#### MATERIAL SHOWN
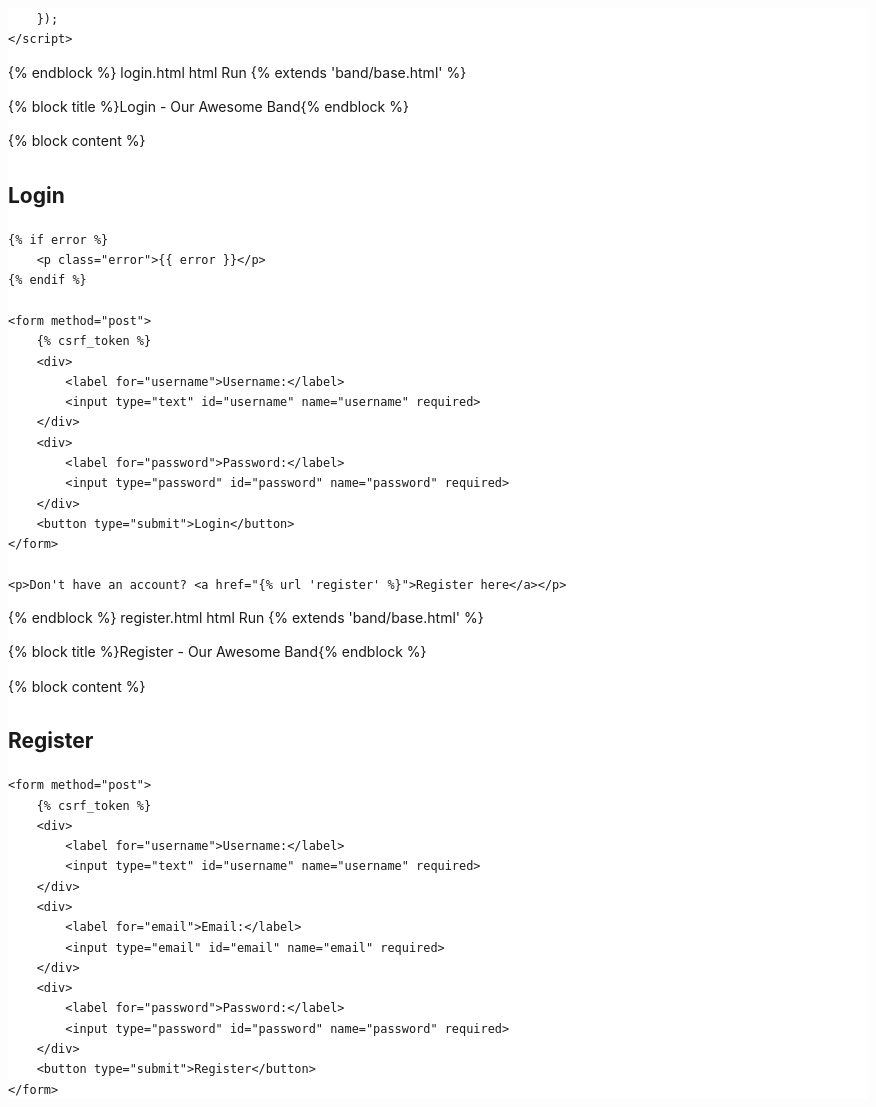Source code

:         });
    </script>
{% endblock %}
login.html
html
Run
{% extends 'band/base.html' %}

{% block title %}Login - Our Awesome Band{% endblock %}

{% block content %}
    <h2>Login</h2>
    
    {% if error %}
        <p class="error">{{ error }}</p>
    {% endif %}
    
    <form method="post">
        {% csrf_token %}
        <div>
            <label for="username">Username:</label>
            <input type="text" id="username" name="username" required>
        </div>
        <div>
            <label for="password">Password:</label>
            <input type="password" id="password" name="password" required>
        </div>
        <button type="submit">Login</button>
    </form>
    
    <p>Don't have an account? <a href="{% url 'register' %}">Register here</a></p>
{% endblock %}
register.html
html
Run
{% extends 'band/base.html' %}

{% block title %}Register - Our Awesome Band{% endblock %}

{% block content %}
    <h2>Register</h2>
    
    <form method="post">
        {% csrf_token %}
        <div>
            <label for="username">Username:</label>
            <input type="text" id="username" name="username" required>
        </div>
        <div>
            <label for="email">Email:</label>
            <input type="email" id="email" name="email" required>
        </div>
        <div>
            <label for="password">Password:</label>
            <input type="password" id="password" name="password" required>
        </div>
        <button type="submit">Register</button>
    </form>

#### TASK GOAL
Make an exact copy of every entry above, but keep the pictures out of it.

#### RESPONSE TO THE TASK
Source code

:         });
    </script>
{% endblock %}
login.html
html
Run
{% extends 'band/base.html' %}

{% block title %}Login - Our Awesome Band{% endblock %}

{% block content %}
    <h2>Login</h2>
    
    {% if error %}
        <p class="error">{{ error }}</p>
    {% endif %}
    
    <form method="post">
        {% csrf_token %}
        <div>
            <label for="username">Username:</label>
            <input type="text" id="username" name="username" required>
        </div>
        <div>
            <label for="password">Password:</label>
            <input type="password" id="password" name="password" required>
        </div>
        <button type="submit">Login</button>
    </form>
    
    <p>Don't have an account? <a href="{% url 'register' %}">Register here</a></p>
{% endblock %}
register.html
html
Run
{% extends 'band/base.html' %}

{% block title %}Register - Our Awesome Band{% endblock %}

{% block content %}
    <h2>Register</h2>
    
    <form method="post">
        {% csrf_token %}
        <div>
            <label for="username">Username:</label>
            <input type="text" id="username" name="username" required>
        </div>
        <div>
            <label for="email">Email:</label>
            <input type="email" id="email" name="email" required>
        </div>
        <div>
            <label for="password">Password:</label>
            <input type="password" id="password" name="password" required>
        </div>
        <button type="submit">Register</button>
    </form>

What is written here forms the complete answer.